Required work: Print out the records in full, keeping each word unchanged.

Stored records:
################
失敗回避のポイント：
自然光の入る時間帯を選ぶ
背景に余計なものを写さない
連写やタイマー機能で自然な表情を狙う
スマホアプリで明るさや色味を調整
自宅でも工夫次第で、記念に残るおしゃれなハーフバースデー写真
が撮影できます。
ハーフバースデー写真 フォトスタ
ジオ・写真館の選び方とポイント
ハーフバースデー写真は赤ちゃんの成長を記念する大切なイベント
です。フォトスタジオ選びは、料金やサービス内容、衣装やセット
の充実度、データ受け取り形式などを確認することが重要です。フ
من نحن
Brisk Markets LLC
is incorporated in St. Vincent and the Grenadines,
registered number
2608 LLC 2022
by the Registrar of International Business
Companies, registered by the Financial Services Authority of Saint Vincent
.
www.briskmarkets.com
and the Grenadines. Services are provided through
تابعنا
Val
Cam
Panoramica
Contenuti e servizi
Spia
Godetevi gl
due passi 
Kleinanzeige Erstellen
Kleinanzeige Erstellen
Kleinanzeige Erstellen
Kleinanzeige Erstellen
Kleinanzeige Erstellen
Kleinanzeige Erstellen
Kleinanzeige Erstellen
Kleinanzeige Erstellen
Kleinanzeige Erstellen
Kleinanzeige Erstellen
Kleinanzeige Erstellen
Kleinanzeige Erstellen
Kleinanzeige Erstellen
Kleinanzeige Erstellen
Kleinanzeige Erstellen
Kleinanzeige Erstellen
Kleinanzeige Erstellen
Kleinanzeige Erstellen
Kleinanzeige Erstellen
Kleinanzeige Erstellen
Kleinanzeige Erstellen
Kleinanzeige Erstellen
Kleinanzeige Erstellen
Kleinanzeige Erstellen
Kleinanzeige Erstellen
################
Exercise output:
失敗回避のポイント：
自然光の入る時間帯を選ぶ
背景に余計なものを写さない
連写やタイマー機能で自然な表情を狙う
スマホアプリで明るさや色味を調整
自宅でも工夫次第で、記念に残るおしゃれなハーフバースデー写真
が撮影できます。
ハーフバースデー写真 フォトスタ
ジオ・写真館の選び方とポイント
ハーフバースデー写真は赤ちゃんの成長を記念する大切なイベント
です。フォトスタジオ選びは、料金やサービス内容、衣装やセット
の充実度、データ受け取り形式などを確認することが重要です。フ
من نحن
Brisk Markets LLC
is incorporated in St. Vincent and the Grenadines,
registered number
2608 LLC 2022
by the Registrar of International Business
Companies, registered by the Financial Services Authority of Saint Vincent
.
www.briskmarkets.com
and the Grenadines. Services are provided through
تابعنا
Val
Cam
Panoramica
Contenuti e servizi
Spia
Godetevi gl
due passi 
Kleinanzeige Erstellen
Kleinanzeige Erstellen
Kleinanzeige Erstellen
Kleinanzeige Erstellen
Kleinanzeige Erstellen
Kleinanzeige Erstellen
Kleinanzeige Erstellen
Kleinanzeige Erstellen
Kleinanzeige Erstellen
Kleinanzeige Erstellen
Kleinanzeige Erstellen
Kleinanzeige Erstellen
Kleinanzeige Erstellen
Kleinanzeige Erstellen
Kleinanzeige Erstellen
Kleinanzeige Erstellen
Kleinanzeige Erstellen
Kleinanzeige Erstellen
Kleinanzeige Erstellen
Kleinanzeige Erstellen
Kleinanzeige Erstellen
Kleinanzeige Erstellen
Kleinanzeige Erstellen
Kleinanzeige Erstellen
Kleinanzeige Erstellen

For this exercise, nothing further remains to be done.